Although the ruling tandem agreed to contain the discussion about the SBU, it marked dissent. On the one hand, they disagree with sanctioning for BOTTOM and they propose to work in a parliamentary way. In addition, they make a counterproposal, instead of the SBU, to create the Supplementary Income.

Batakis’s economic program continues Guzmán’s and does not seem to give rise to initiatives such as the Universal Basic Wage. Credit: AP.

Thus, while the first proposes the unemployed or other types of taxpayers between 18 and 64 years of age as recipients, the second limits it to a smaller universe of people and with a smaller sum. Instead of a basic food basket for an adult, as indicated in the project of the Great Homeland Frontthe Complementary Income would be half: 14,400 pesos.

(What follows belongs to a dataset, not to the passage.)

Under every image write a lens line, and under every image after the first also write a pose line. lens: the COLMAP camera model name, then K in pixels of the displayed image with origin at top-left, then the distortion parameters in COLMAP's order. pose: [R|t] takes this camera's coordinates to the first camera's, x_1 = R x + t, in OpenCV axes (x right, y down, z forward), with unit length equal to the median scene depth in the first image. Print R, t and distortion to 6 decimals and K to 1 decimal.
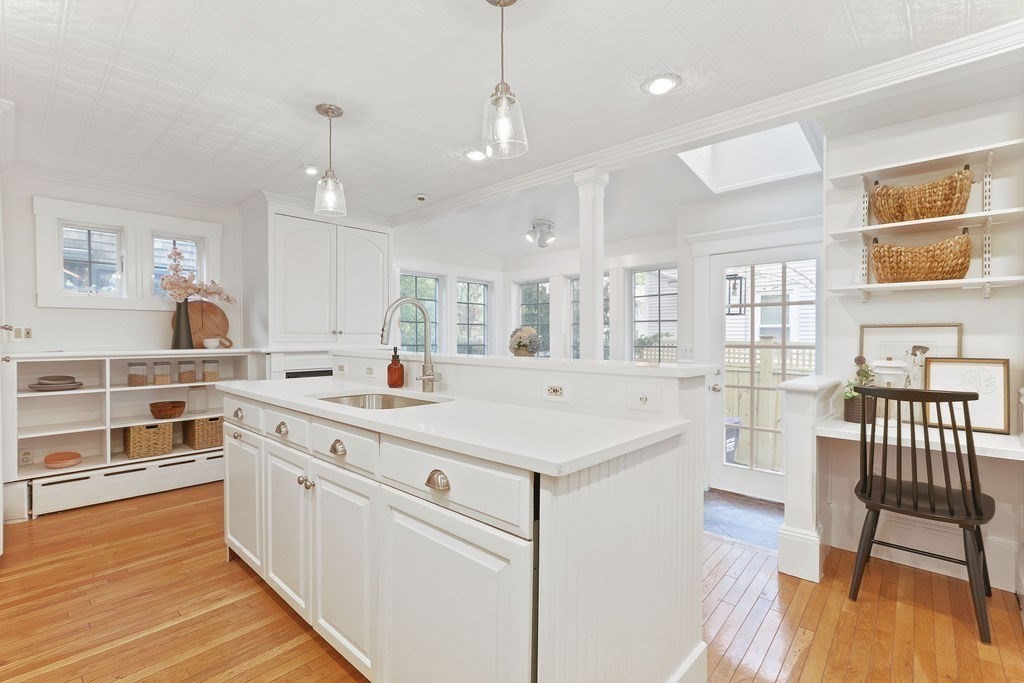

For his part, the President Alberto Fernandez and the vice president Cristina Fernandez de Kirchner they were ordered to politically contain the demand. Thus, they made an economic counterproposal aligned with the fiscal objectives indicated in the agreement with the International Monetary Fund (IMF).

Indeed, with a Serge Massa that there is no progress in the transition from social plans to formal employment; The Front of All moves its pieces by the pressure of the most vulnerable sectors of the country in the streets.